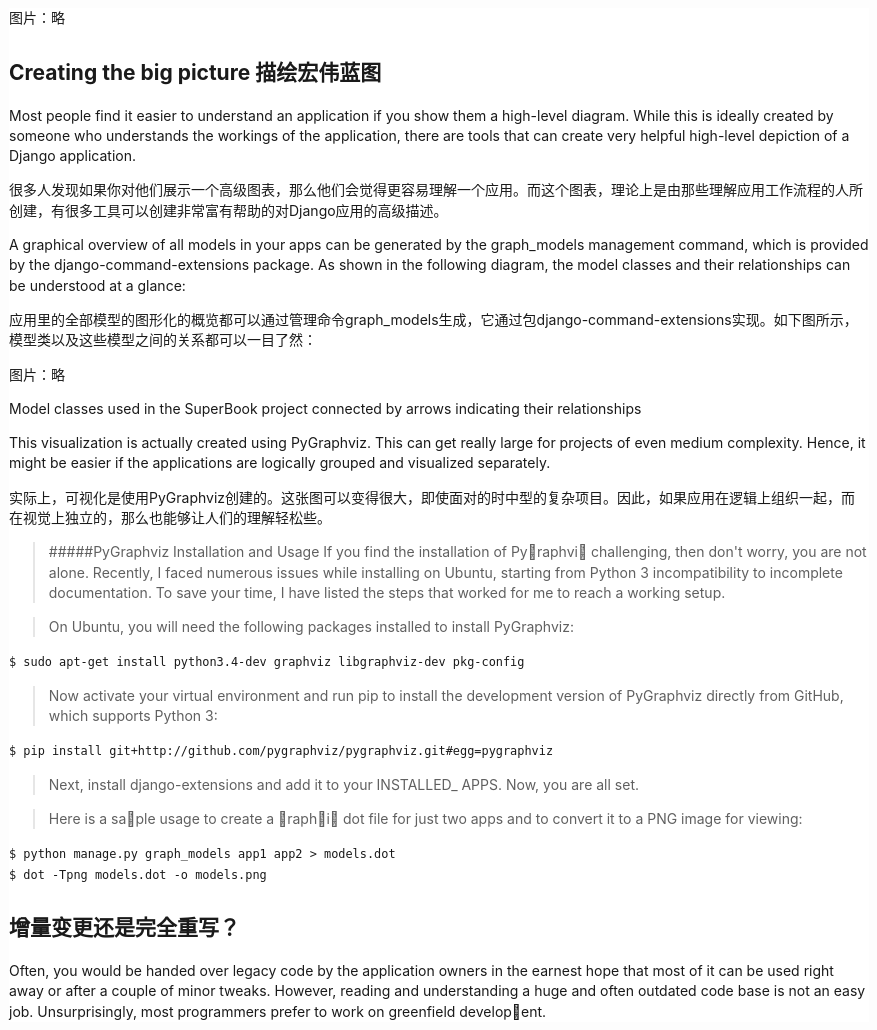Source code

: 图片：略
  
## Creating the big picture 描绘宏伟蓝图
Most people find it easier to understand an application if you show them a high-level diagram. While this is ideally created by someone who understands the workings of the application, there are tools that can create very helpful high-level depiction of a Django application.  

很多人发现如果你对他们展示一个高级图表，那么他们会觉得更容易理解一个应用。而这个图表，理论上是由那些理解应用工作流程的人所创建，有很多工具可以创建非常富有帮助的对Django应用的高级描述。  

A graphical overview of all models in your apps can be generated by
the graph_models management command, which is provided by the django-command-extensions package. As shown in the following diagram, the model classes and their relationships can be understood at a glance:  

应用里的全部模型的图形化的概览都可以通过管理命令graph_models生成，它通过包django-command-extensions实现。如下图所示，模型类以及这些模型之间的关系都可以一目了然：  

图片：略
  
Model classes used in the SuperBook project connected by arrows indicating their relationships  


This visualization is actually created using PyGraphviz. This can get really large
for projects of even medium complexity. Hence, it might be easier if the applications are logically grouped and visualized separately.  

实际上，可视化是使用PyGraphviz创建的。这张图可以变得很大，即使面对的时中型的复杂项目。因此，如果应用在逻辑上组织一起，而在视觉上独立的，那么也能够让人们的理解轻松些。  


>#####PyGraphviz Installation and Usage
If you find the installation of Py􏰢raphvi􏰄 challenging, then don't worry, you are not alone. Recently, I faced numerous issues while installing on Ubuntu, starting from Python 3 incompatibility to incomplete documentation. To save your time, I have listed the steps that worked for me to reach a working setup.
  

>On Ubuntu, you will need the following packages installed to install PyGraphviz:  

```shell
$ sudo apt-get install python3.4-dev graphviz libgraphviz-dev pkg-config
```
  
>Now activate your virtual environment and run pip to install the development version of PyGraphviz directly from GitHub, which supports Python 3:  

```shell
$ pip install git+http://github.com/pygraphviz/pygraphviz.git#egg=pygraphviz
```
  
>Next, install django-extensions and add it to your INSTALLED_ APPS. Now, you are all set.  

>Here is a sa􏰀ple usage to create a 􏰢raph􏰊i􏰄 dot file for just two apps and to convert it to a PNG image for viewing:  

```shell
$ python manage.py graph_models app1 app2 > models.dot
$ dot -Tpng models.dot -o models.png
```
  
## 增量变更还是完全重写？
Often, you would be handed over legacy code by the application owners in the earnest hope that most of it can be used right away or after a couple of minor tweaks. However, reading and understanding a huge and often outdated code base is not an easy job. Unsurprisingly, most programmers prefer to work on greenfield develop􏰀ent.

▶ _Instructions for the task_
Whenever a line in the material contains the word "your", copy that line.

▶ _Response to this exercise_
A graphical overview of all models in your apps can be generated by
If you find the installation of Py􏰢raphvi􏰄 challenging, then don't worry, you are not alone. Recently, I faced numerous issues while installing on Ubuntu, starting from Python 3 incompatibility to incomplete documentation. To save your time, I have listed the steps that worked for me to reach a working setup.
>Now activate your virtual environment and run pip to install the development version of PyGraphviz directly from GitHub, which supports Python 3:  
>Next, install django-extensions and add it to your INSTALLED_ APPS. Now, you are all set.  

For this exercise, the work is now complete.